Re Dettol and sludge. I've normally found you get sludge when you introduce water. After soaking in Dettol I'll scrub with a toothbrush, again with Dettol. Only after that I'll run the model under a tap to wash the Dettol off, and then scrub again with a mild detergent in warm water

 

@Graymane - How much did you pay for IPA at Maplin if you don't mind me asking ? When I've looked on their website it wasn't far off the price of Tamiya thinners.

Yeah ... Dettol plus water is a big no no. You want to have a big tub of it to submerge it in and in usually find a cocktail stick will allow you to give the paint a nudge to mainly slide off the model. The then in a fresh pot of dettol scrub with a brush.

 

I generally have a soaking container pull out with long nose pliers onto a bed of tissue paper and nudge off the bulk of the paint with a cocktail stick and toss back I to a fresh pot. I find scrubbing under the surface of the dettol stops splatter. If you keep the bulk of the paint in the tissue then the soaking pot and scrubbing pot going for quite a while. Once they get mucky you can filter the paint out of the liquid by simply allowing it to settle out and carefully pouring the dettol into a fresh container.

 

If you get any water into either of the pots the paint goes sticky like chewing gum and you better off just chucking the dettol.

 

Once you've given the model it's final scrub I. The dettol I put it into a container with dish soap scrub them a bit and then rinse off with water.

I think i picked up a litre for about £8? Was a while ago.

Worth it though.
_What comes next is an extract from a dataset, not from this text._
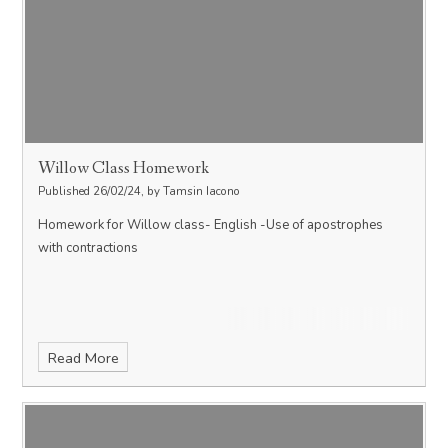
Willow Class Homework
Published 26/02/24, by Tamsin Iacono
Homework for Willow class- English -Use of apostrophes
with contractions
Read More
So far, I have stripped 2 dreadnoughts, 3 techmarines in servoharnesses, about 25 marines and a selection of other bits (sentinel legs, dwarves etc) and i still have only used about half a litre (though most of that is still in jars atm).

The key is jam jars. Sealable glass container big enough for a model or two. Pop em in for 2-24 hours depending on paint (giving 'em a swill every so often helps), toothbrush, swill in ipa, toothbrush...(repeat until all paint gone). Then wash in washing up liquid and warm water. Done. biggrin.png

Even if the liquid looks filthy, it still works. And if you are really picky, you can filter it. msn-wink.gif

*NOTE* Just for pities sake, don't smoke near it or have it near any open flame or an ignition source. I shouldn't have to state this, but i learned long ago not to underestimate the near limitless potential of human stupidity... huh.png

I would do a lot of staring at ingredients label and Googling before I use any nail polish remover. Even "acetone free" or "non-acetone" nail polish removers contain some kind of "acetylene" variant.

 

I used acetone free nail polish remover to remove the paint from the buttons on a G-Shock I was stealthing, and while the resin band was unharmed, the hard plastic light button was noticeably softened.

Isopropanol Is actually easily available online in the uk and posted (which I'm pretty amazed about!) and yes Marlin do it too.

 

Quick question for the users of it though... What would you wash the minis in e.g: plastic tub, glass jar only etc...is there any no no's to what the product could melt? I have a sicaran to do so need a biggish tub!

Isopropyl won't melt most plastics. This is why it's commonly used to wipe down electronics. I use a disposable soup take-out tub to soak things, so you know at least that level of plastic is safe. It CAN soften or damage certain rubbers or soft plastics though. Glass jars, robust rubber containers, and any kind of plastic bucket should be okay. It's a medical and household substance, much safer than acetone, brake cleaner, oven cleaner, floor cleaning detergent, etc, stuff that most of us have lying around and even have heard being used on models.

Another very good Option which I have been using for years is Brake Fluid, any brand will do. Just put your figures in and let them soak for a while. It wont do anything to plastic, but it will start softening up resin after an hour and a half. The paint will come off as a gelatinous sheet, you barely need to use your toothbrush.